[[ Records for this exercise, beginning ]]

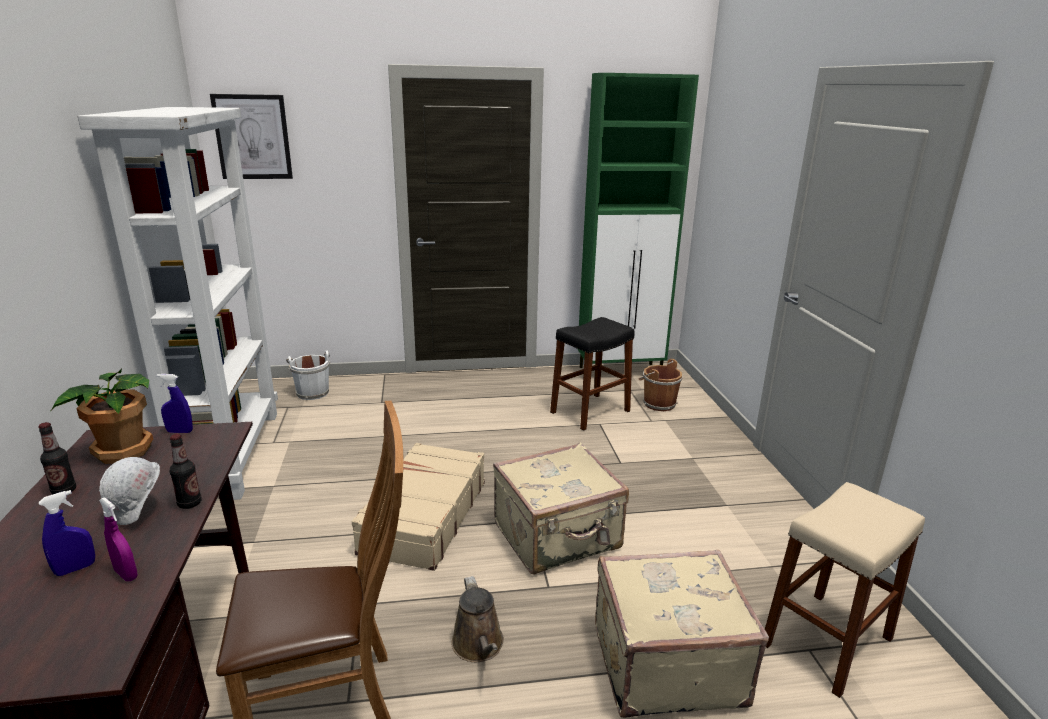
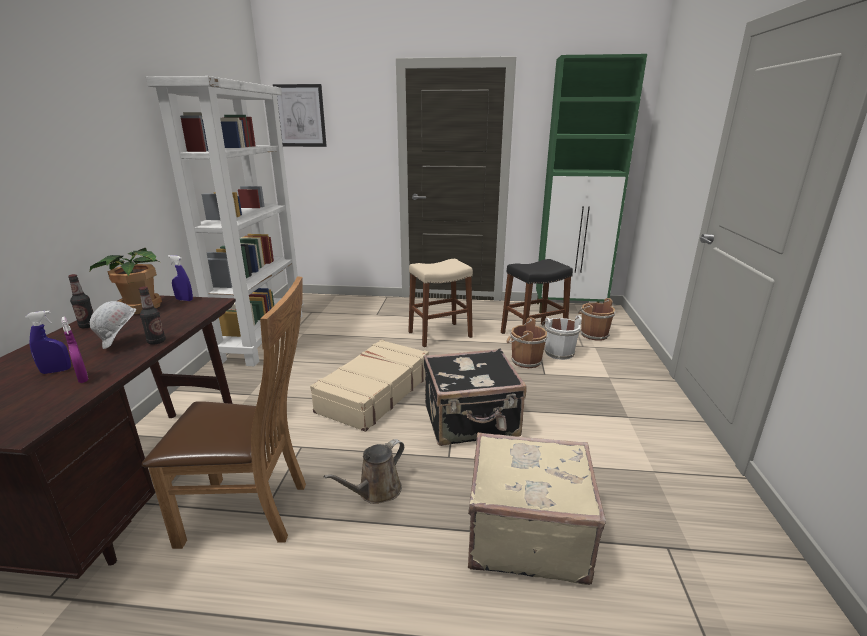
camera: 15 degrees right, 0 degrees up
white bucket [286,351,330,400] -> white bucket moved to [542,315,582,360]
brown watering can [451,576,504,662] -> brown watering can turned 45 degrees clockwise [324,439,404,504]
beige suitcase [493,443,629,574] -> black suitcase [424,348,527,446]
beige stool [765,482,925,698] -> beige stool moved to [408,259,473,347]
none -> brown bucket [506,317,548,368]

[[ Records for this exercise, end ]]

--- Task prompt ---
Give back the records above exactly, with no pictures.

--- Problem solution ---
camera: 15 degrees right, 0 degrees up
white bucket [286,351,330,400] -> white bucket moved to [542,315,582,360]
brown watering can [451,576,504,662] -> brown watering can turned 45 degrees clockwise [324,439,404,504]
beige suitcase [493,443,629,574] -> black suitcase [424,348,527,446]
beige stool [765,482,925,698] -> beige stool moved to [408,259,473,347]
none -> brown bucket [506,317,548,368]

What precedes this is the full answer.